(Dataset records)
......

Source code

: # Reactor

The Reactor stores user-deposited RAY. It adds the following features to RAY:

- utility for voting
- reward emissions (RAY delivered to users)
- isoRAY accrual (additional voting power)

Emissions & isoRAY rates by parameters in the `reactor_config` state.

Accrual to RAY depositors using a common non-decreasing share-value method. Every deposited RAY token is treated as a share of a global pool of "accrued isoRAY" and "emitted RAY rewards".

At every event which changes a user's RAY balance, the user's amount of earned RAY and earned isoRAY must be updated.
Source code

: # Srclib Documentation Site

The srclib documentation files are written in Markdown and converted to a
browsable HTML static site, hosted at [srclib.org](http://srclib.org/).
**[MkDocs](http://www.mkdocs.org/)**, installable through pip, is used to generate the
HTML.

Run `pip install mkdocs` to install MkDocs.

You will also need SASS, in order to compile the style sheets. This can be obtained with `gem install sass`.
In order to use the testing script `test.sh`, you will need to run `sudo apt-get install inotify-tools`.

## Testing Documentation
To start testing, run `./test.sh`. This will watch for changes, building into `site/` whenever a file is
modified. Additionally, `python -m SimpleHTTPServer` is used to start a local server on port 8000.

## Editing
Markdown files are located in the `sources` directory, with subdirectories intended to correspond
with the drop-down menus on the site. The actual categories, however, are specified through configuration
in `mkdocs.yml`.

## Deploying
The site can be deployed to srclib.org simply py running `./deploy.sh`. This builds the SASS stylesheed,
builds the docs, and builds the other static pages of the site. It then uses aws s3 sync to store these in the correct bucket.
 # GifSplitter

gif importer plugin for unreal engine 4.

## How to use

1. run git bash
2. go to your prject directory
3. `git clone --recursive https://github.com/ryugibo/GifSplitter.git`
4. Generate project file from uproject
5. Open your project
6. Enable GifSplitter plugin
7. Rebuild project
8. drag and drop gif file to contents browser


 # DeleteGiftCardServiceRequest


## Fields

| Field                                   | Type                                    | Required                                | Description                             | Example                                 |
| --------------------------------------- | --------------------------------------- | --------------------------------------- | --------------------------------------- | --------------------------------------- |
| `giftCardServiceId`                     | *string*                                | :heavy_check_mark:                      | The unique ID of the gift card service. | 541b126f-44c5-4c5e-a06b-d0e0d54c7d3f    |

......

[ACTIVITY] Reproduce all of the records above word for word, with no changes.

[SOLUTION]
Source code

: # Reactor

The Reactor stores user-deposited RAY. It adds the following features to RAY:

- utility for voting
- reward emissions (RAY delivered to users)
- isoRAY accrual (additional voting power)

Emissions & isoRAY rates by parameters in the `reactor_config` state.

Accrual to RAY depositors using a common non-decreasing share-value method. Every deposited RAY token is treated as a share of a global pool of "accrued isoRAY" and "emitted RAY rewards".

At every event which changes a user's RAY balance, the user's amount of earned RAY and earned isoRAY must be updated.
Source code

: # Srclib Documentation Site

The srclib documentation files are written in Markdown and converted to a
browsable HTML static site, hosted at [srclib.org](http://srclib.org/).
**[MkDocs](http://www.mkdocs.org/)**, installable through pip, is used to generate the
HTML.

Run `pip install mkdocs` to install MkDocs.

You will also need SASS, in order to compile the style sheets. This can be obtained with `gem install sass`.
In order to use the testing script `test.sh`, you will need to run `sudo apt-get install inotify-tools`.

## Testing Documentation
To start testing, run `./test.sh`. This will watch for changes, building into `site/` whenever a file is
modified. Additionally, `python -m SimpleHTTPServer` is used to start a local server on port 8000.

## Editing
Markdown files are located in the `sources` directory, with subdirectories intended to correspond
with the drop-down menus on the site. The actual categories, however, are specified through configuration
in `mkdocs.yml`.

## Deploying
The site can be deployed to srclib.org simply py running `./deploy.sh`. This builds the SASS stylesheed,
builds the docs, and builds the other static pages of the site. It then uses aws s3 sync to store these in the correct bucket.
 # GifSplitter

gif importer plugin for unreal engine 4.

## How to use

1. run git bash
2. go to your prject directory
3. `git clone --recursive https://github.com/ryugibo/GifSplitter.git`
4. Generate project file from uproject
5. Open your project
6. Enable GifSplitter plugin
7. Rebuild project
8. drag and drop gif file to contents browser


 # DeleteGiftCardServiceRequest


## Fields

| Field                                   | Type                                    | Required                                | Description                             | Example                                 |
| --------------------------------------- | --------------------------------------- | --------------------------------------- | --------------------------------------- | --------------------------------------- |
| `giftCardServiceId`                     | *string*                                | :heavy_check_mark:                      | The unique ID of the gift card service. | 541b126f-44c5-4c5e-a06b-d0e0d54c7d3f    |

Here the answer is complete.